SUPPLIED TEXT
You kind of kicked the side of my head here.  At one point in my life, I had worked for… (This is prior to Information Resources.)  I was at IRI for about ten years; I ran their info scan panel. This is back in the hay day when IRI and Nielson were going head to head, and IRI launched the scanner services.  Well, to complement the scanner services, they had a huge household panel. And prior to going to IRI, I had worked in the 70s… It was the biggest research firm in the U.S. It was called MRCA (Market Research Corporation of America).  I mean it’s a dinosaur. They used to go head to head with MPD. They’re out of business for many, many reasons we could talk about separately. But one of the things with panel data is panel data lets you tell a story. And I remember back in those days, there were clients that I would always go to the meetings with, and they would be talking about the information.  And management would be there. And I’d say, “Hey, guys, think about it this way. I don’t mean to be sexist, but that was the day when you’d be like, “Look, your wife is going down the aisle with the kids. And this is what’s actually going on. This is what the data says, but this is actually what’s happening behind the data.” So, I always kind of had that proclivity.  You know what I mean?

[14:22]

That’s just it.  I don’t know if this is true or not, but I imagine that in some ways this is largely the value prop, which is a picture is worth a thousand words, right?

[14:35]

Exactly.

WHAT THE TASK REQUIRES
For each statement, answer yes or no on whether the panel data transcript supports it, and quote the words from it that decide the answer. (a) The speaker spent about ten years at IRI. (b) MRCA is still in business. (c) The speaker says panel data makes it possible to tell a story.

GIVEN INFORMATION
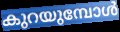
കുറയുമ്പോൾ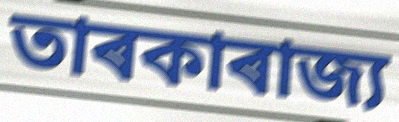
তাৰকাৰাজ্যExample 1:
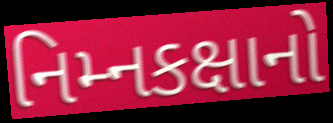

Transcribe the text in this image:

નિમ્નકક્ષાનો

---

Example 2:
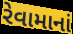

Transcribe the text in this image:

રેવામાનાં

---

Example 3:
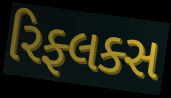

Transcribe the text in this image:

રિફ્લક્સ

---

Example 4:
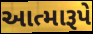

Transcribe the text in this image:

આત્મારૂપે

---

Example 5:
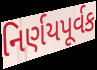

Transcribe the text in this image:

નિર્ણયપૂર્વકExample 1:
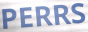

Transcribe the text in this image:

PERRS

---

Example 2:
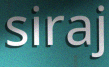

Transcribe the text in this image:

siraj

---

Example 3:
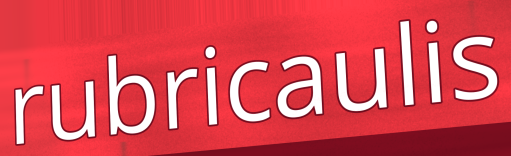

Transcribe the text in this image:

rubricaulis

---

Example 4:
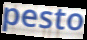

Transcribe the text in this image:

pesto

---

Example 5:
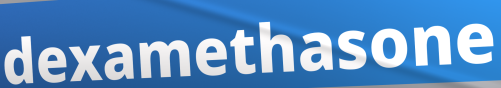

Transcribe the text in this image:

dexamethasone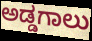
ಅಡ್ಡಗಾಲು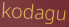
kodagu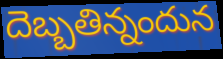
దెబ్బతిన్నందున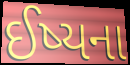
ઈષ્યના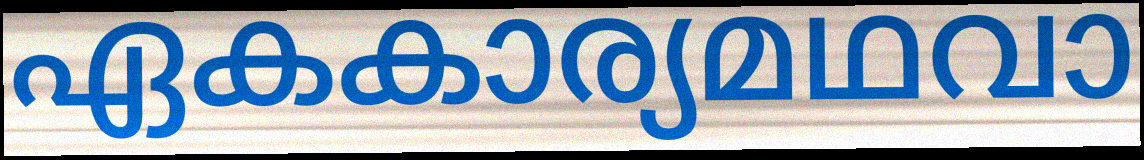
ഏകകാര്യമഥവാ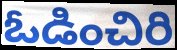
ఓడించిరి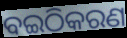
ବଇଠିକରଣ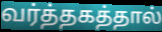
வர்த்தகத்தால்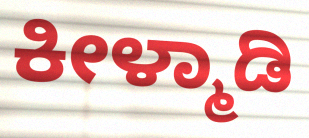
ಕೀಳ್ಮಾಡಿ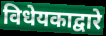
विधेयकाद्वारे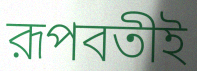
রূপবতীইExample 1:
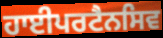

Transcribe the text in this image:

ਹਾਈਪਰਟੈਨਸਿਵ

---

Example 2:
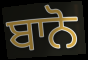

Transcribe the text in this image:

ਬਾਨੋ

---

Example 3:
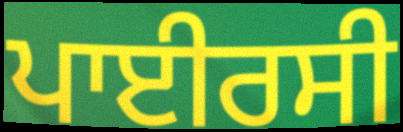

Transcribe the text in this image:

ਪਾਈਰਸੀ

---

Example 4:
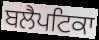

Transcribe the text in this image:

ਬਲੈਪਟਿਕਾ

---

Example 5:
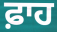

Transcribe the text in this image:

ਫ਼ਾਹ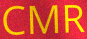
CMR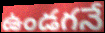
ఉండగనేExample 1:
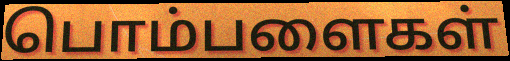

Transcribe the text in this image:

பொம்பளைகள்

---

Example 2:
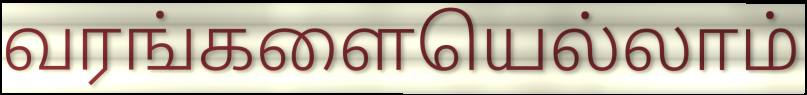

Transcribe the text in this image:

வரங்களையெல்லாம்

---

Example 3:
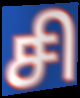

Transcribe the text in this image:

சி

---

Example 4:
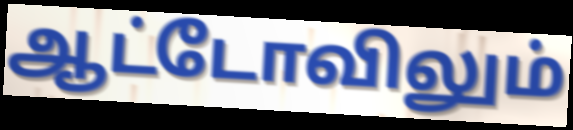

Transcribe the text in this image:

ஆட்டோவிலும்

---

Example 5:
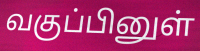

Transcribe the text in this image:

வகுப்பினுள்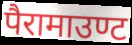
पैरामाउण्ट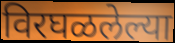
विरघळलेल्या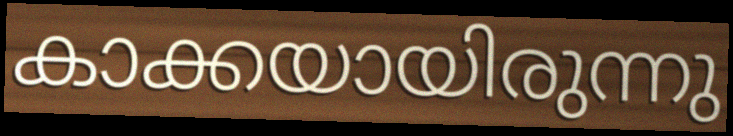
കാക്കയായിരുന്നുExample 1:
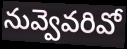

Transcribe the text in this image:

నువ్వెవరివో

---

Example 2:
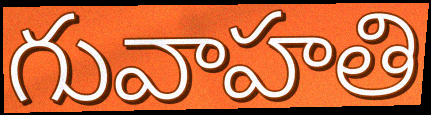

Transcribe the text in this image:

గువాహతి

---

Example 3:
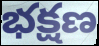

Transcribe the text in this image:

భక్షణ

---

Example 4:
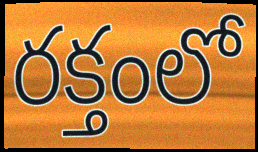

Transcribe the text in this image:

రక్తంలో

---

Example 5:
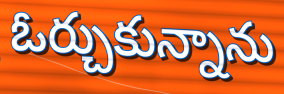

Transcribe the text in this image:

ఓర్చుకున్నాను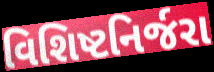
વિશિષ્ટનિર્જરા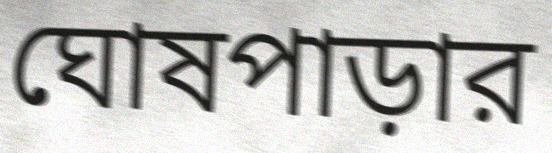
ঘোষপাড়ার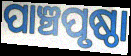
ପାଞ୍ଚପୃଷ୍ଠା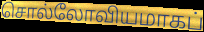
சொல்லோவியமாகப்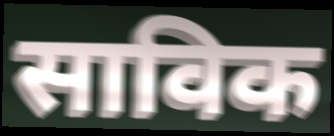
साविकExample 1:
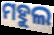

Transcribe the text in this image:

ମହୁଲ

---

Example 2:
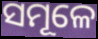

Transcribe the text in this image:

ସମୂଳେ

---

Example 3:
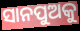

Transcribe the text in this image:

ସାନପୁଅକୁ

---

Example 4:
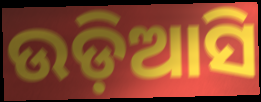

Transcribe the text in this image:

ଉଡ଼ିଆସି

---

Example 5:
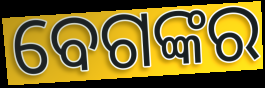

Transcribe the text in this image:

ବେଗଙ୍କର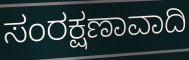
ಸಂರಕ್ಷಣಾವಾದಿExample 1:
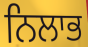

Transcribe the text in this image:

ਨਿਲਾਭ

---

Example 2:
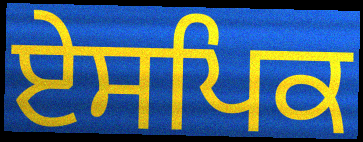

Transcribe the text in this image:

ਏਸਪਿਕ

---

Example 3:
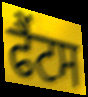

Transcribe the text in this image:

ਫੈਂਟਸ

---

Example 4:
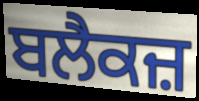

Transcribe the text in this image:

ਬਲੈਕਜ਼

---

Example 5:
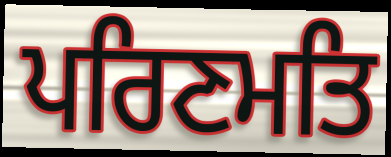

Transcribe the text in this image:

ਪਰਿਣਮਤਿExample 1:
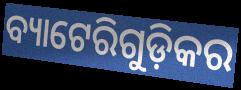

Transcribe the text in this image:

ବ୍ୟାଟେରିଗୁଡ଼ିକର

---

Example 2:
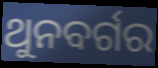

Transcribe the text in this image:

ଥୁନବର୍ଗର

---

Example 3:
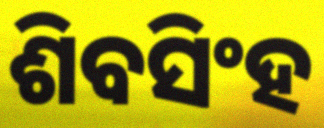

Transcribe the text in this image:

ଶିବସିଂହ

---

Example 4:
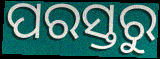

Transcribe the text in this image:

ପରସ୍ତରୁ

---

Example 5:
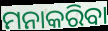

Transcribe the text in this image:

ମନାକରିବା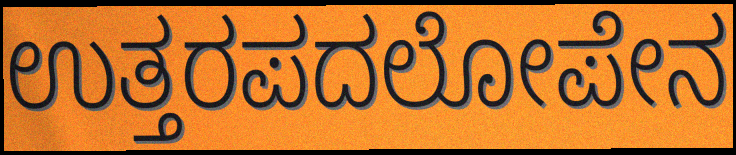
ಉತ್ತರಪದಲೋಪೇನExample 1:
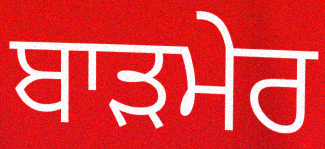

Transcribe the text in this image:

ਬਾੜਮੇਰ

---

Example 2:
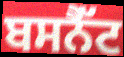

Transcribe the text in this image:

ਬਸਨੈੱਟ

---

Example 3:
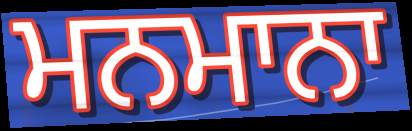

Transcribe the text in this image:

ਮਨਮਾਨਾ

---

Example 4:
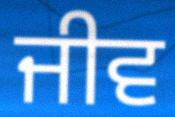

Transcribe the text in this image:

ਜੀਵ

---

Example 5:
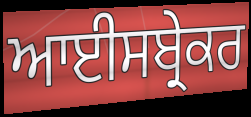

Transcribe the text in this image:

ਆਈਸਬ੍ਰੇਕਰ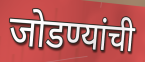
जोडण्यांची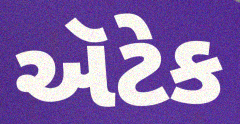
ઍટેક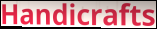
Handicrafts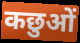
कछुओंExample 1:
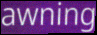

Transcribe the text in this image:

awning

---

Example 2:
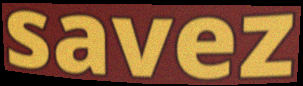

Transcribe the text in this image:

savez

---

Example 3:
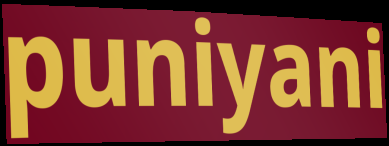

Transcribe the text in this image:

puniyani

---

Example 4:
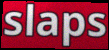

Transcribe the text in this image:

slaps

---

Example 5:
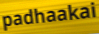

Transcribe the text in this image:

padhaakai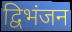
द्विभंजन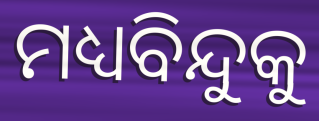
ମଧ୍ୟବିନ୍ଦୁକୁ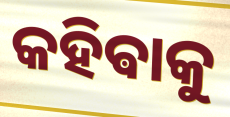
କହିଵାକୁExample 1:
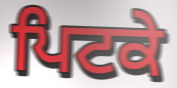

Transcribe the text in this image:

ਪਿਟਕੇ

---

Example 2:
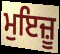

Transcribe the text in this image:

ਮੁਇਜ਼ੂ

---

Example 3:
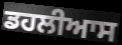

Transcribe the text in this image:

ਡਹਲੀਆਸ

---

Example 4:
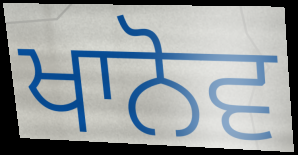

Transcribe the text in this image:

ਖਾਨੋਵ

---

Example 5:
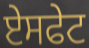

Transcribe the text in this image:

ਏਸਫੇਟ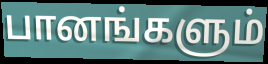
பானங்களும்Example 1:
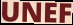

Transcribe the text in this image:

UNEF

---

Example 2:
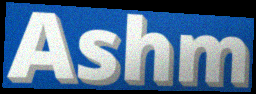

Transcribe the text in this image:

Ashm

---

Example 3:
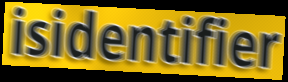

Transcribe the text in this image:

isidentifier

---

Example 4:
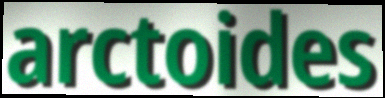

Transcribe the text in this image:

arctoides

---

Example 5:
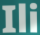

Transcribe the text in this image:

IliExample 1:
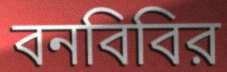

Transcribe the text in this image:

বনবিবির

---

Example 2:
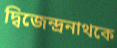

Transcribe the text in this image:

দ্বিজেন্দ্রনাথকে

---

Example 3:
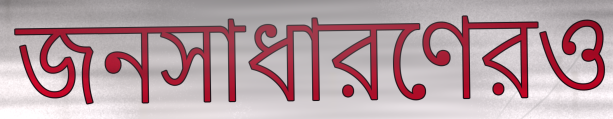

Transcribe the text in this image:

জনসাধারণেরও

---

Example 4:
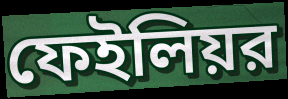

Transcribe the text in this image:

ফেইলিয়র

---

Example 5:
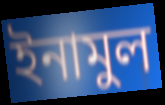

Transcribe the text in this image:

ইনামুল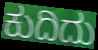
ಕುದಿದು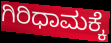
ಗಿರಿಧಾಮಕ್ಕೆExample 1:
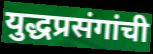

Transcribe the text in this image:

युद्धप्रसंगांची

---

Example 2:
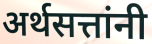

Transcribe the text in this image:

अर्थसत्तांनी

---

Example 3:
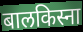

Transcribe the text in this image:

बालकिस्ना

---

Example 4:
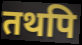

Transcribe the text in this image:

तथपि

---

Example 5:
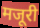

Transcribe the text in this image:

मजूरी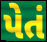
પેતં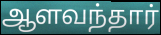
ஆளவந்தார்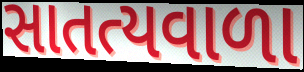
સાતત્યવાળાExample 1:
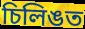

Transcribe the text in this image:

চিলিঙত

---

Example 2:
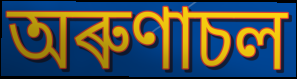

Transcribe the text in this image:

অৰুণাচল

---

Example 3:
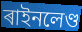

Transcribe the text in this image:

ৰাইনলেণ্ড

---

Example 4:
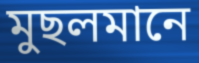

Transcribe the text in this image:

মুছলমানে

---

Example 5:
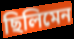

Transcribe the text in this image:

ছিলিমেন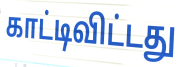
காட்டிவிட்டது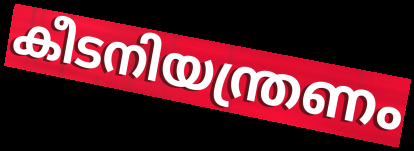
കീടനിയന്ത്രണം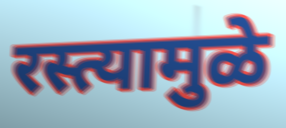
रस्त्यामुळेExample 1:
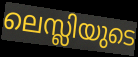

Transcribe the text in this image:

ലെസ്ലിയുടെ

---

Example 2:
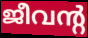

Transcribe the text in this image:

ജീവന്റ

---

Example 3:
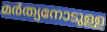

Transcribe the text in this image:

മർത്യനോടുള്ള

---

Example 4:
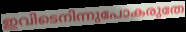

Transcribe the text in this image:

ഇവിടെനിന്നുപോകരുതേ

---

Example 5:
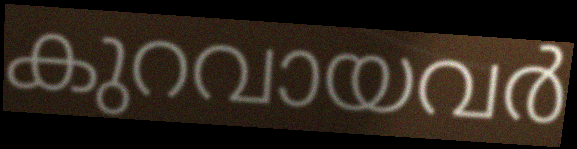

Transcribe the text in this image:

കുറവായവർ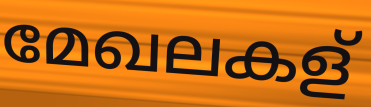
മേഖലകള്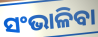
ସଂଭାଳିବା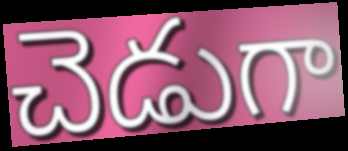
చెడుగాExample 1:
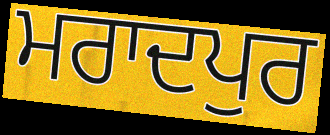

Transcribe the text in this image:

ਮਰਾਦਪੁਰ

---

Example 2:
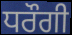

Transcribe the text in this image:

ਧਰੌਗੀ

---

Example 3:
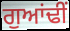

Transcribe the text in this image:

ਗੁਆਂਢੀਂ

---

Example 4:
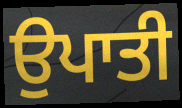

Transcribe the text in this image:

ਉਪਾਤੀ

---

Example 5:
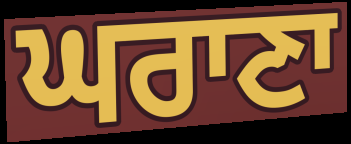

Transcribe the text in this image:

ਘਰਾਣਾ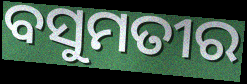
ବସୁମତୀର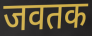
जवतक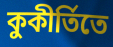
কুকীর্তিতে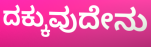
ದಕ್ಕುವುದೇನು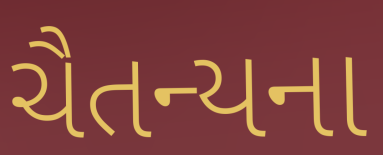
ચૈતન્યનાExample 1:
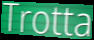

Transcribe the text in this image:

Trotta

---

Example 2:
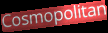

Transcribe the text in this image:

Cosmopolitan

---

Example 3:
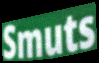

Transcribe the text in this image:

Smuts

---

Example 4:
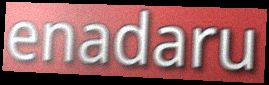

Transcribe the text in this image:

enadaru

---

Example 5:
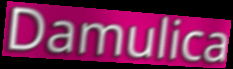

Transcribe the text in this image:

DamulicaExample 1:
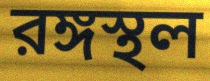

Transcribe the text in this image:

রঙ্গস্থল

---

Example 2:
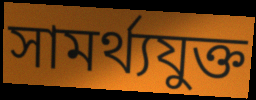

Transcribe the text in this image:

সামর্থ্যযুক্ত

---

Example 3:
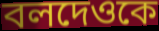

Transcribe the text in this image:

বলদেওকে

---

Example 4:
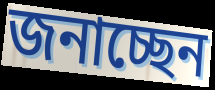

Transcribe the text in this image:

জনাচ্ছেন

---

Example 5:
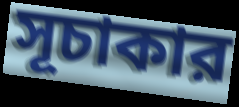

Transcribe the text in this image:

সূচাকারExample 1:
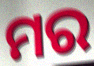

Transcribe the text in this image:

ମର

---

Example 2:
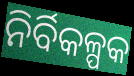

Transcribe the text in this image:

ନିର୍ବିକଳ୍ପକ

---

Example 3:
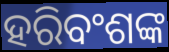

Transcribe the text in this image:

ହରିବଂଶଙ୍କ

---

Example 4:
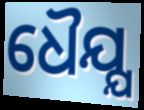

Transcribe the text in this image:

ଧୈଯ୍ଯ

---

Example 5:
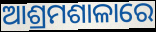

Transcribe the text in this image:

REPLY
(a) Yes: "I was at IRI for about ten years"
(b) No: "They’re out of business for many, many reasons"
(c) Yes: "panel data lets you tell a story"